風呂椅子に腰かけた太子が手招きしてくる。


「洗ってあげるから、膝の上に座って」


「…変なことしませんか」


「しないよ?」


嘘つけ、アンタがそういう顔してる時は大抵何か企んでる時だ。拒否してもどうせ言いくるめられるだろうから、僕は仕方なくタオルを取って座った。


太子はボディーソープをやたら多く手に取り、塗りつけた手で僕の胸を撫でてきた。


「ひゃっ!何すんだこのスケベ!」


「何って、洗ってるんだけど?スポンジで洗うより気持ちいいと思うよ」


「や、やめっ…ぁ、ン」


ボディーソープのぬめりと、太子の手の動きが相まって甘えた声が出てしまう。洗う、というより愛撫されている、が正しい気がする。


「…は、ん……」


「すごく色っぽいよ、妹子…」


耳元に吹き込まれる掠れた声が僕の神経を敏感にしていく。大きな手で胸を揉まれ、既に反応して硬くなった乳首を擦られて内腿が震えた。


「ん、んーっ…!ぁんん…」


浴室に僕のあられもない声が反響する。これでも必死に我慢はしているけれど、こうも快感を与えられたのでは意味がない。かといって素直に喘ぐのも恥ずかしかった。
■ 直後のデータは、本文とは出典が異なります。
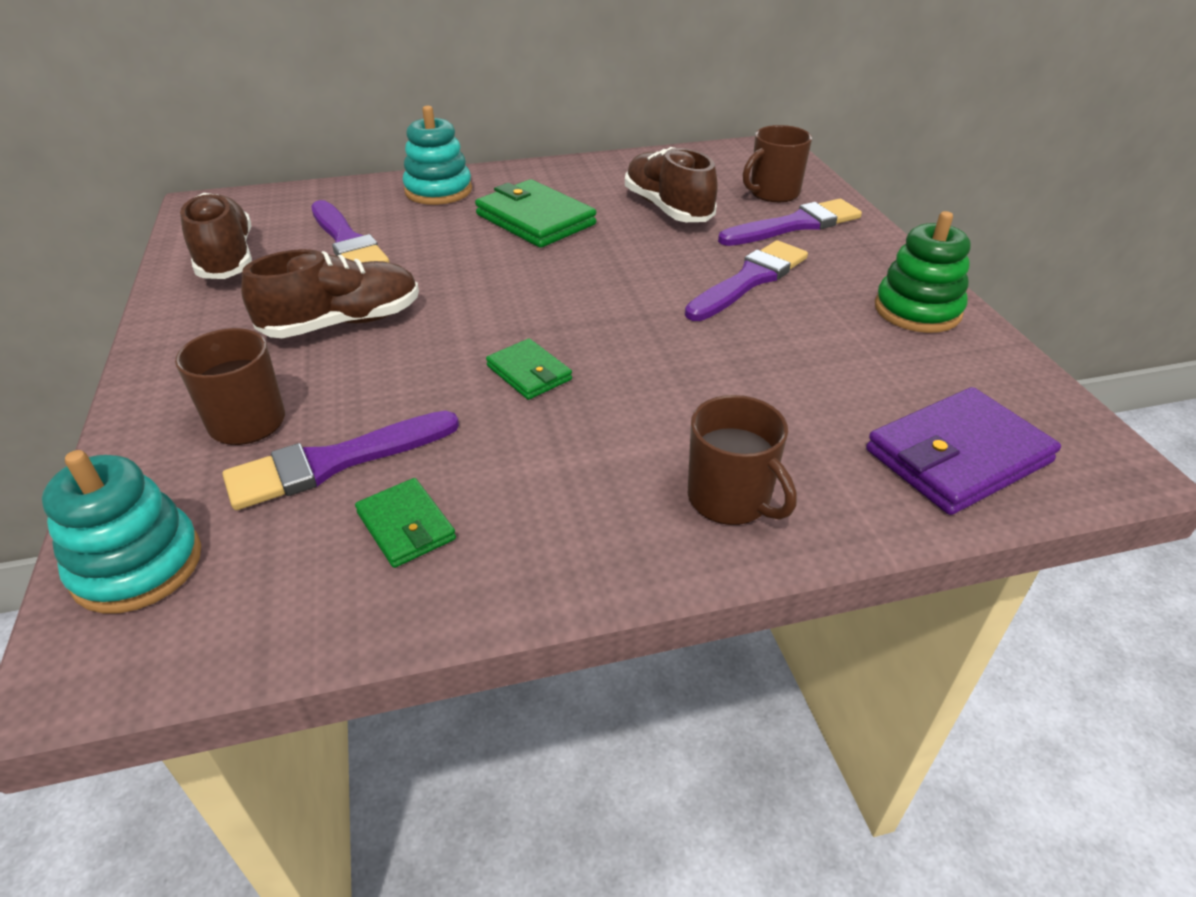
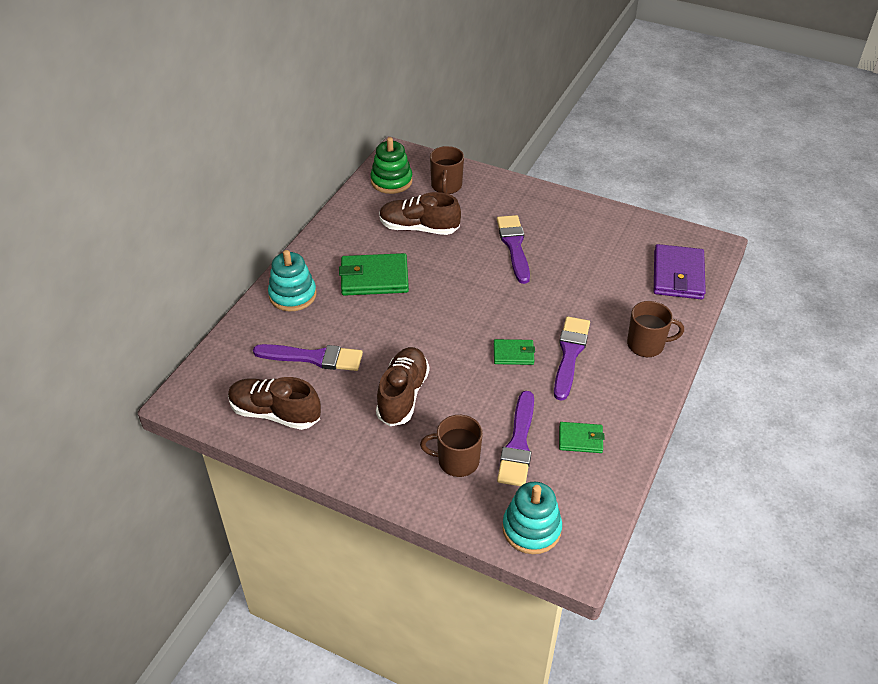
camera: 50 degrees left, 5 degrees up
purple brush [718,199,862,246] -> purple brush moved to [554,316,590,401]
green stacking toy [875,211,971,333] -> green stacking toy moved to [370,137,413,194]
太子の手が少しずつ脇腹へと下りていき、膝の上で開脚させられた。当然のように股の間は濡れていて、こんな明るい場所で正面を向けていなくて心底良かったと思った。


泡を流し、指が割れ目をなぞる。


「は…っぅ、ん」


たったそれだけで奥から熱い液が溢れだし、僕の身体はますます火照っていく。


「こっちも、洗わないと」


水滴とは別に粘り気のある液が太子の指を濡らした。膣の入口を撫でていた手が陰部を這い、赤く膨れているであろう淫核をそっと押してきた。


「あぅっ!ふ、ぁ…やだぁ」


「……こっちの方がいい?」


「ァ…あぁ…」


すっかりぬかるんだ秘部に指が第二関節まで侵入する。まるで焦らすような遅さで僕の内側を往復した。


「んっ…あ、ん、あ…」


すぐにでも快感が与えられるはずだというのに、緩いものしか与えられない。意地悪と毒づく代わりに太子を振り返って睨みつければ、柔らかな口づけが降ってくる。


「んうぅ…」


離れてはまた重なって、じわじわと蕩かされていく。


一層密着した拍子に背中に熱く主張しているものが当たって、身体がびくついた。


「……ねぇ、我慢できない。今すぐ妹子の中に入りたい…」


潤んだ瞳でそう言われれば、頷かざるをえない。


「…いいですよ、アンタがそう言うなら…」


「…いいの?」


「はい」


「じゃ、遠慮なく」


膝の裏を捕まれて身体を持ち上げられると、先端から先走りを垂れ流す陰茎が視界に映り、ぱっと目を逸らした。貧弱な身体をしているくせにそこだけ立派なものだから、つい意識してしまう。


「あん…」


普段より濡らされていないせいでキツかったけど、いっぱいまで太子のものを感じられて嬉しかった。


「…は、きつ」


うめき声が耳元で発せられ、その色香に胸が焦げるような心地がした。まったくもって心臓に悪すぎる。


「あ……あぁ」


数回探るように突き上げられれば、それに呼応して身体の奥から熱い液が流れて抽挿がスムーズになった。